> Énoncé du problème:
Recopiez la partie qui commence à la ligne contenant « kite surfing. The » et se termine à la fin des lignes en remplaçant « February » par « Feb. », sans rien changer d'autre. Laissez les images de côté dans votre réponse.
[Jeu de données]
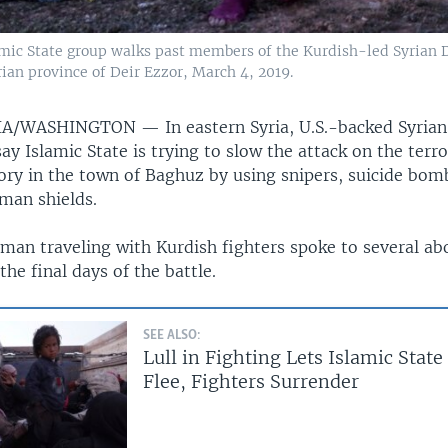
mic State group walks past members of the Kurdish-led Syrian De
rian province of Deir Ezzor, March 4, 2019.
RIA/WASHINGTON —
In eastern Syria, U.S.-backed Syria
ay Islamic State is trying to slow the attack on the terro
tory in the town of Baghuz by using snipers, suicide bom
uman shields.
an traveling with Kurdish fighters spoke to several ab
the final days of the battle.
SEE ALSO:
Lull in Fighting Lets Islamic State
Flee, Fighters Surrender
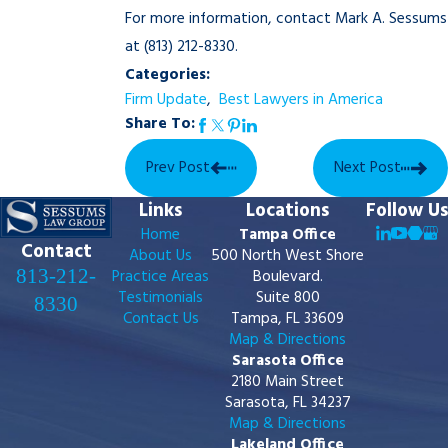
For more information, contact Mark A. Sessums
at
(813) 212-8330
.
Categories:
Firm Update
,
Best Lawyers in America
Share To:
Prev Post
Next Post
Links
Locations
Follow Us
Home
Tampa Office
Contact
About Us
500 North West Shore
813-212-
Practice Areas
Boulevard.
Testimonials
Suite 800
8330
Contact Us
Tampa, FL 33609
Map & Directions
Sarasota Office
2180 Main Street
Sarasota, FL 34237
Map & Directions
Lakeland Office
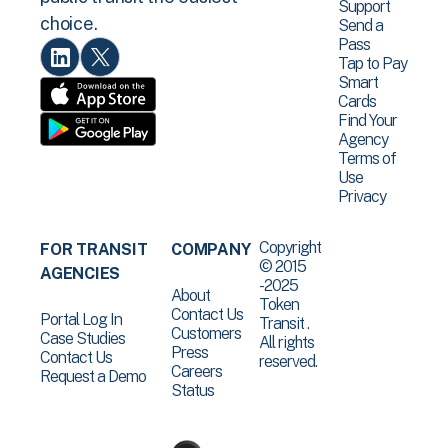
Support
choice.
Send a
Pass
Tap to Pay
Smart
Cards
Find Your
Agency
Terms of
Use
Privacy
Copyright
FOR TRANSIT
COMPANY
© 2015
AGENCIES
-2025
About
Token
Contact Us
Portal Log In
Transit .
Customers
Case Studies
All rights
Press
Contact Us
reserved.
Careers
Request a Demo
Status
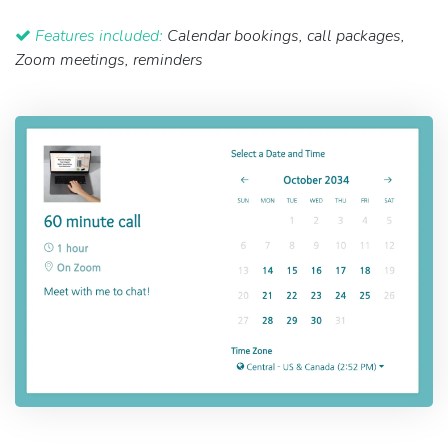
Features included:
Calendar bookings, call packages,
Zoom meetings, reminders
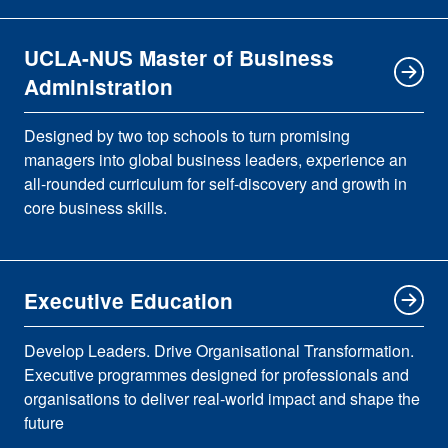
UCLA-NUS Master of Business
Administration
Designed by two top schools to turn promising
managers into global business leaders, experience an
all-rounded curriculum for self-discovery and growth in
core business skills.
Executive Education
Develop Leaders. Drive Organisational Transformation.
Executive programmes designed for professionals and
organisations to deliver real-world impact and shape the
future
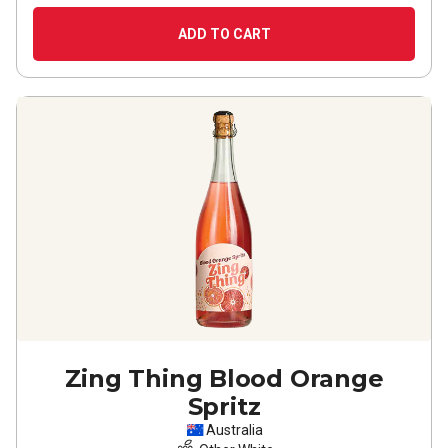
ADD TO CART
Zing Thing Blood Orange
Spritz
Australia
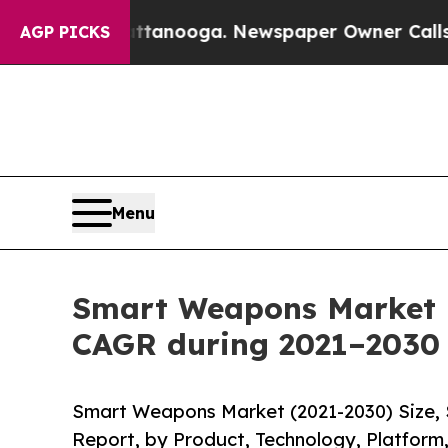
hattanooga. Newspaper Owner Calls the People A
AGP PICKS
Menu
Smart Weapons Market r
CAGR during 2021–2030
Smart Weapons Market (2021-2030) Size, 
Report, by Product, Technology, Platform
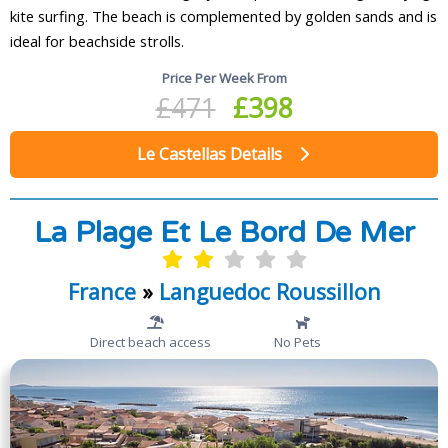
kite surfing. The beach is complemented by golden sands and is
ideal for beachside strolls.
Price Per Week From
£471
£398
Le Castellas Details
La Plage Et Le Bord De Mer
France
»
Languedoc Roussillon
Direct beach access
No Pets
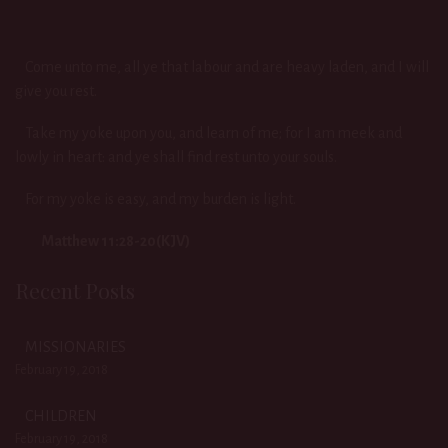
Come unto me, all ye that labour and are heavy laden, and I will
give you rest.
Take my yoke upon you, and learn of me; for I am meek and
lowly in heart: and ye shall find rest unto your souls.
For my yoke is easy, and my burden is light.
Matthew 11:28-20(KJV)
Recent Posts
MISSIONARIES
February 19, 2018
CHILDREN
February 19, 2018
[/Jeu de données]
> Votre solution:
kite surfing. The beach is complemented by golden sands and is
ideal for beachside strolls.
Price Per Week From
£471
£398
Le Castellas Details
La Plage Et Le Bord De Mer
France
»
Languedoc Roussillon
Direct beach access
No Pets
Come unto me, all ye that labour and are heavy laden, and I will
give you rest.
Take my yoke upon you, and learn of me; for I am meek and
lowly in heart: and ye shall find rest unto your souls.
For my yoke is easy, and my burden is light.
Matthew 11:28-20(KJV)
Recent Posts
MISSIONARIES
Feb. 19, 2018
CHILDREN
Feb. 19, 2018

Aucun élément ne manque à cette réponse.